In my recent tutorial onhow to composite fireworks in Adobe After Effects, I skipped out one small step because it wasn't essential to the tutorial and the video was already getting a little long. In the first and the last shot of the tutorial, you can see the skyline behind me illuminated by lights coming from the windows of the buildings, adding a nice night time feel to the scene.
In this quick tutorial I am going to take you through how I added those lights into the buildings in the background. This is surprisingly easy, but can be quite time consuming as it requires a lot of detailed masking work.
I will assume that you have completed myAfter Effects Fireworks Compositing tutorial and have properly tracked your footage, masked out the skyline and added the fireworks elements into the scene. I am not going to repeat the entire tutorial here, we will simply continue on from where we left off.
The first thing you need to do is add a new solid into the scene for the city lights. Since we want this solid to follow the camera's movement correctly, we can simply duplicate the City Matte layer we already have and place the copy on top of the composition. Since the City Matte we duplicated had a number of masks on it that we do not want to use, simply expand the layer and delete all of these masks on it.
Rename the layer to 'City Lights' and change the colour to something a bit more suitable, like a light yellow. Set the blend mode of the layer to 'Add' and temporarily lower the opacity to around 10% so you can see what is going on while you're working with it.
Now take the pen tool and draw a mask onto the City Lights solid, just around one of the building windows in the background
Bring the opacity of the City Lights layer back up to around 50% so that you can clearly see the light from the window. You now have an illuminated window and since it is sits on a tracked 3D layer in your scene, it will follow the movement of the camera automatically.

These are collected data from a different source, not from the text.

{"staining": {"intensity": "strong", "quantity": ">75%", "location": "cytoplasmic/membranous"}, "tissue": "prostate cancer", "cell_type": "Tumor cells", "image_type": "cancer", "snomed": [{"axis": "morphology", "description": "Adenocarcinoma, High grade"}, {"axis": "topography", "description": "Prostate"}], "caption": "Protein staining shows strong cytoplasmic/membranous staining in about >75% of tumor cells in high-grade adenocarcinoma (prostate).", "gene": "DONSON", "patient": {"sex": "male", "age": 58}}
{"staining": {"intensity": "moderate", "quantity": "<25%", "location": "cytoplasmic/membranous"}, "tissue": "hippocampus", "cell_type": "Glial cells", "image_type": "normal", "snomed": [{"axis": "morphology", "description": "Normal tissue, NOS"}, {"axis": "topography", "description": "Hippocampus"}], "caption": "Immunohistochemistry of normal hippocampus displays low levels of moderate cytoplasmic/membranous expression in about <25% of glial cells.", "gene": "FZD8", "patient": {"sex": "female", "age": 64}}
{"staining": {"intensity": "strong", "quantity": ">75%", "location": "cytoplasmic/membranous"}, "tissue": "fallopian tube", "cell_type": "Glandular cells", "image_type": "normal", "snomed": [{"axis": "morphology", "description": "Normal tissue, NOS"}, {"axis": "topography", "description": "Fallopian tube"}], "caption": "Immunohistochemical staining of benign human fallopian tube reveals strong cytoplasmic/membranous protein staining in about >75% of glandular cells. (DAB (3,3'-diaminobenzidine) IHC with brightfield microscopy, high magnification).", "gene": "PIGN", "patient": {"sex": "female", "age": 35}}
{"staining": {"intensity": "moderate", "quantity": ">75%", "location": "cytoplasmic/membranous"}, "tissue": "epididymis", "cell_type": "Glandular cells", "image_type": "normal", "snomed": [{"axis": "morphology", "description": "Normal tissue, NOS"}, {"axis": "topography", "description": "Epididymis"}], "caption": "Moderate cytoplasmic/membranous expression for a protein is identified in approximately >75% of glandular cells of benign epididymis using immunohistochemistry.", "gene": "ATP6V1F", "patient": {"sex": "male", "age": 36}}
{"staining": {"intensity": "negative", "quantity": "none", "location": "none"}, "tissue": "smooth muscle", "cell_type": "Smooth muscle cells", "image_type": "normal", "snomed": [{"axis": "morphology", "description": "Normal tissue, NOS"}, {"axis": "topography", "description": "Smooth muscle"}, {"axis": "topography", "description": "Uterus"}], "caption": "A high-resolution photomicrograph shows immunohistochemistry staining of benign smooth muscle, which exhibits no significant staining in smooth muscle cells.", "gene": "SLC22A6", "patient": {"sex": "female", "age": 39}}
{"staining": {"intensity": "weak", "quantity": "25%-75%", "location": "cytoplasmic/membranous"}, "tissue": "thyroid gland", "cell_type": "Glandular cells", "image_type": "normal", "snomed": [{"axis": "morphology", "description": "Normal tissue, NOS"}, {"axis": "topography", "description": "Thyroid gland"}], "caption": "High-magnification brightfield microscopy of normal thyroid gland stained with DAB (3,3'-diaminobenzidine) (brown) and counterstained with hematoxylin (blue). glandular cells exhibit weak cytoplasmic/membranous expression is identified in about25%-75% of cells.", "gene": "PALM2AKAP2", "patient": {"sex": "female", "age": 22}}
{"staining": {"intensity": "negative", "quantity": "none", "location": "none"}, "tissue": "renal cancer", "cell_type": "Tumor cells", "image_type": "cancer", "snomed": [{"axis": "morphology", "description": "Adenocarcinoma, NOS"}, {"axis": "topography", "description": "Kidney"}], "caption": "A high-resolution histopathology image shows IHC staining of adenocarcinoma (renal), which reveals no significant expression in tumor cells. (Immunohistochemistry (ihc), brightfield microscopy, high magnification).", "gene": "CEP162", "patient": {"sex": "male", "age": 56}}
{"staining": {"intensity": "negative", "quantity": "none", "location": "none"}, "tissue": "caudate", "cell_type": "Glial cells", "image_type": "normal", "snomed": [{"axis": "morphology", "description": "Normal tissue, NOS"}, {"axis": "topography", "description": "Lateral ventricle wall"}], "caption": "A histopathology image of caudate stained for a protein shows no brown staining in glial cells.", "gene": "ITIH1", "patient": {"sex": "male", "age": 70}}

Be sure to enable to motion blur switch on the layer and on the composition so the bright window will receive motion blur and blend in better with your scene.
Next, apply a Glow effect to the City Lights layer and adjust the Glow Radius and Glow Intensity as you like until your window has a nice night time glow. You can learn how to use the Glow effect in my separate tutorial onhow to make things glow in After Effects.
After adding the Glow to the window, the city light will spill more organically onto the buildings in your scene.
Finally, rinse and repeat for every single window in your scene that you want to add light to. I did that a couple of hundred times. One tip to make this a little bit more realistic is to vary the Mask Opacity property a little bit for each mask so the windows don't all cast the same amount of light.
Once you've done this for all the windows in your scene that you want to receive light, your final composition should look something like this:
And that's all there is to it! It took me a few hours to draw all the masks on precisely and because After Effects was getting slower and slower the more masks I added to an individual layer. To ease the load, I split my city lights up into separate solid layers, one for each building, and placed those layers inside a nested composition. Here is a screenshot of the contents of my city lights composition.
When converting a shot to look like it was filmed at night, adding little details like lights into the scene can do a lot to make the effect look much more convincing. It will be worth the extra effort.